The Canadian Securities Administrators (CSA) and the Canadian Council of Insurance Regulators (CCIR) have jointly published proposals they say will enhance total cost reporting for both investment funds and for segregated funds.

The proposed changes were jointly developed by the CSA and CCIR, along with the Canadian Insurance Services Regulatory Organizations (CISRO), Investment Industry Regulatory Organization of Canada (IIROC) and the Mutual Fund Dealers Association of Canada (MFDA).

Developed in response to concerns about current cost disclosure and product performance reporting requirements, the proposals include requirements for periodic reporting to clients about the ongoing costs of owning segregated funds and investment funds. 

Cost and compensation reports are to be expanded 

Annual cost and compensation reports are to be expanded to include the total dollar cost of owning investment funds over the past year. For segregated funds this reporting would be included in a new annual report. The regulators say the proposed changes leverage existing requirements for account statements and annual compensation reports, rather than requiring additional documents to be sent to clients.
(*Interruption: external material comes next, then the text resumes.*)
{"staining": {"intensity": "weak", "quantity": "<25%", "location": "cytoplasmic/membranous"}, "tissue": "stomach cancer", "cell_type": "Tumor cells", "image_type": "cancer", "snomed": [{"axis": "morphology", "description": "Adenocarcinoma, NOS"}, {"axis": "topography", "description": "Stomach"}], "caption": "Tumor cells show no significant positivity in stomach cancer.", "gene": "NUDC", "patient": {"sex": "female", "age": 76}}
Specifically, the securities sector amendments proposed affect National Instrument 31-103, Registration Requirements, Exemptions and Ongoing Registrant Obligations and related guidance. IIROC and MFDA rules would be amended to be uniform in substance with final amendments to the instrument.

The insurance sector proposal calls for the use of an enhanced disclosure framework for segregated fund contracts. “The CCIR expects that each of its member jurisdictions will adopt the framework by local guidance or, in certain jurisdictions, (by) regulation,” the regulators state.

New requirements for seg funds 

The proposed enhanced cost disclosure reporting requirements for investment funds and the new cost and performance reporting requirements for individual variable insurance contracts (segregated fund contracts), require the disclosure of ongoing costs for each fund, and as an aggregate amount for all investment funds or investments in a segregated fund contract held during the year.

“The proposals are as consistent as possible between the securities and insurance sectors with respect to disclosure of the ongoing costs of owning segregated fund contracts and investment funds, taking into account the material differences among those products and in the way the two sectors and their regulatory regimes operate,” the joint notice and request for comment states. 

Insurers will be expected to provide information to clients at least once a year, including fund expense ratios stated as a percentage for each segregated fund held by the client within their contract during the statement period and the aggregate amount of fund expenses and the aggregate cost of insurance guarantees for the segregated fund contract as a whole. “The methodology for determining the information included in the statements would be prescribed in order to ensure comparability for investors,” they write.

The group’s project committee worked with the Ontario Securities Commission (OSC) Investor Research Office and Behavioural Insights Team, drawing on earlier research commissioned by the MFDA, to design and test disclosure documents. Seven prototype disclosure documents were created for the securities sector and four were developed for insurance to determine which ones would be most effective in maximizing investor and policyholder comprehension of cost information. Prototype statements are included in annexes to the consultation document.

A short transition period 

“We recognize that developing and implementing system enhancements to implement the proposals will require a significant investment of time and resources by industry stakeholders. However, we firmly believe that providing both investors and policyholders with essential information about the ongoing embedded costs of investment funds and segregated funds at the earliest possible date is a priority. We therefore intend to adopt a short transition period,” state the regulators.

Final amendments to the proposals are expected to come into effect at the same time in September 2024 if ministerial approvals are obtained in the second quarter of 2023. “This would represent a transition period of approximately 18 months. Registrants and insurers would be required to deliver statements and reports compliant with the proposals as of the first reporting periods that fall entirely after this date.” 

“We strongly encourage registrants and insurers to consider reviewing their systems and conduct advanced planning as soon as possible in order to have all of the necessary resources for implementation in place on time, following the final publication and subject to the required ministerial approvals,” says Louis Morisset, the CSA’s chair and president and CEO of the Autorité des marchés financiers

Stakeholders are invited to provide comments in writing on or before July 27, 2022.